In the records below, find the line that holds "focal_35mm: 401". Restate it and every later line exactly, stopping at the end and skipping pictures.
::: INFORMATION GIVEN :::
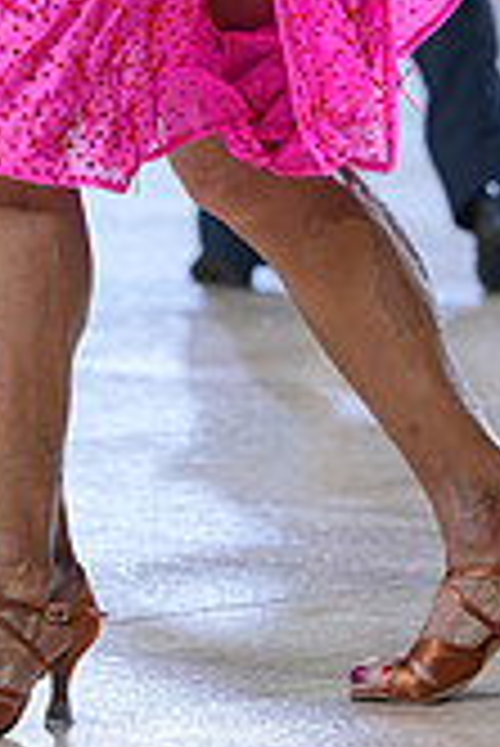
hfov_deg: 3.4
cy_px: -333
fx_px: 8336
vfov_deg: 5.1
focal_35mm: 401
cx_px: 191
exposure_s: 1/400
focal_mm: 115
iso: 640
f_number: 4
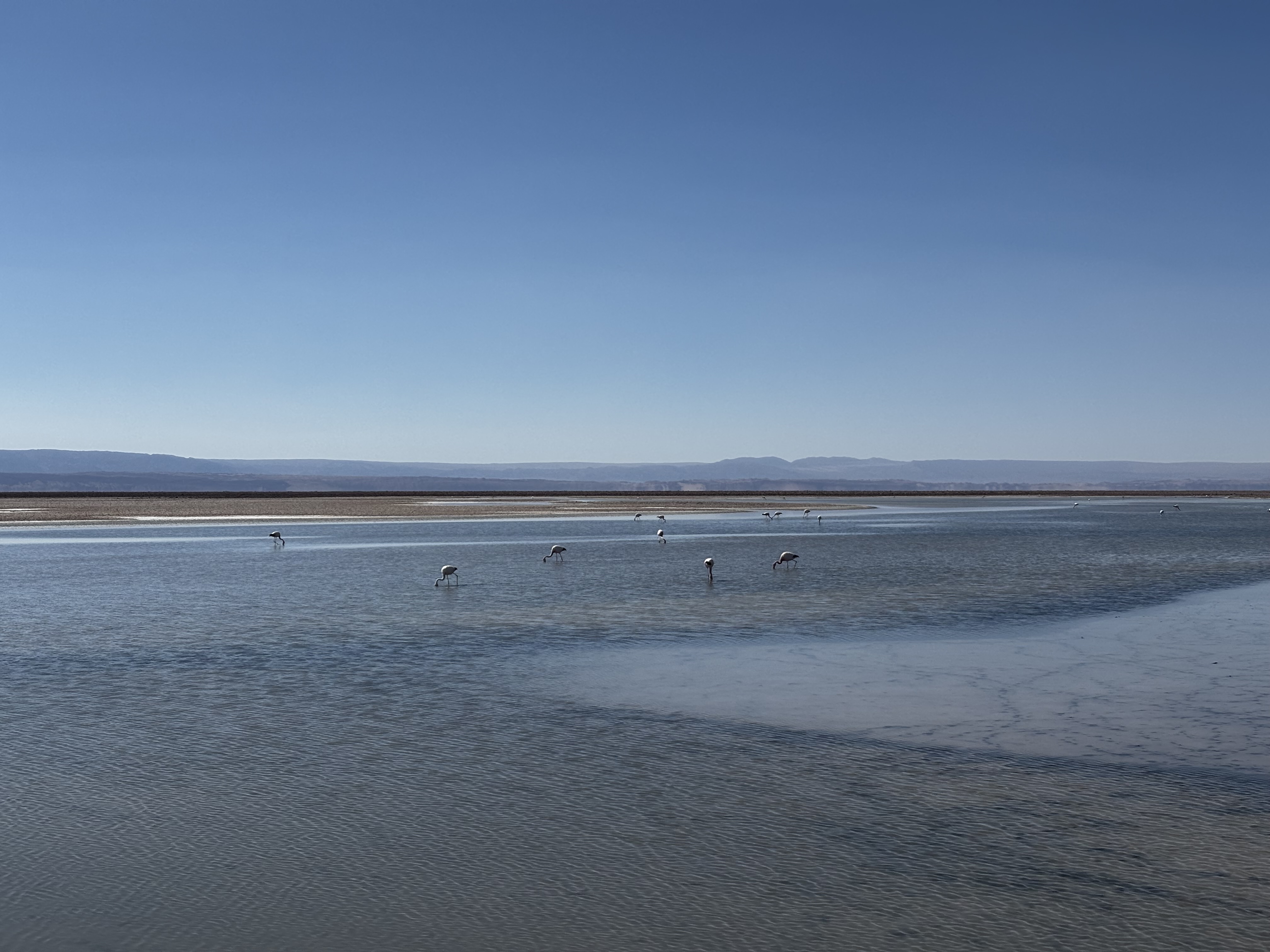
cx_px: 635
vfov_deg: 28.0
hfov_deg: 36.8
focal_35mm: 52
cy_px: 476
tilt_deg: +0.6
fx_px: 1908
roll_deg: -0.4
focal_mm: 5.96
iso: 32
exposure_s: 1/5952
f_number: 1.6
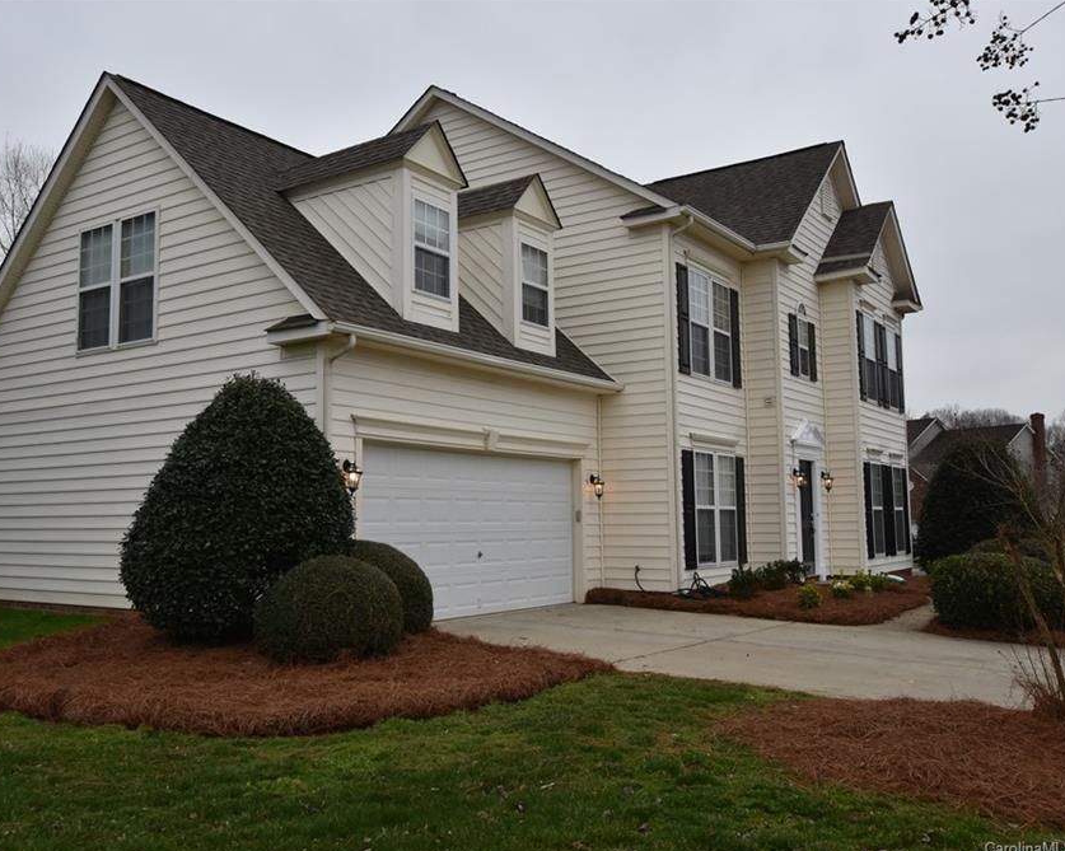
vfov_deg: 47.1
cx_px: 471
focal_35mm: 31
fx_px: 977
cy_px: 426
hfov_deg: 57.0
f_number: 8
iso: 560
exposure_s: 1/500
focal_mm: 18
:::
- FINAL ANSWER:
focal_35mm: 401
cx_px: 191
exposure_s: 1/400
focal_mm: 115
iso: 640
f_number: 4
cx_px: 635
vfov_deg: 28.0
hfov_deg: 36.8
focal_35mm: 52
cy_px: 476
tilt_deg: +0.6
fx_px: 1908
roll_deg: -0.4
focal_mm: 5.96
iso: 32
exposure_s: 1/5952
f_number: 1.6
vfov_deg: 47.1
cx_px: 471
focal_35mm: 31
fx_px: 977
cy_px: 426
hfov_deg: 57.0
f_number: 8
iso: 560
exposure_s: 1/500
focal_mm: 18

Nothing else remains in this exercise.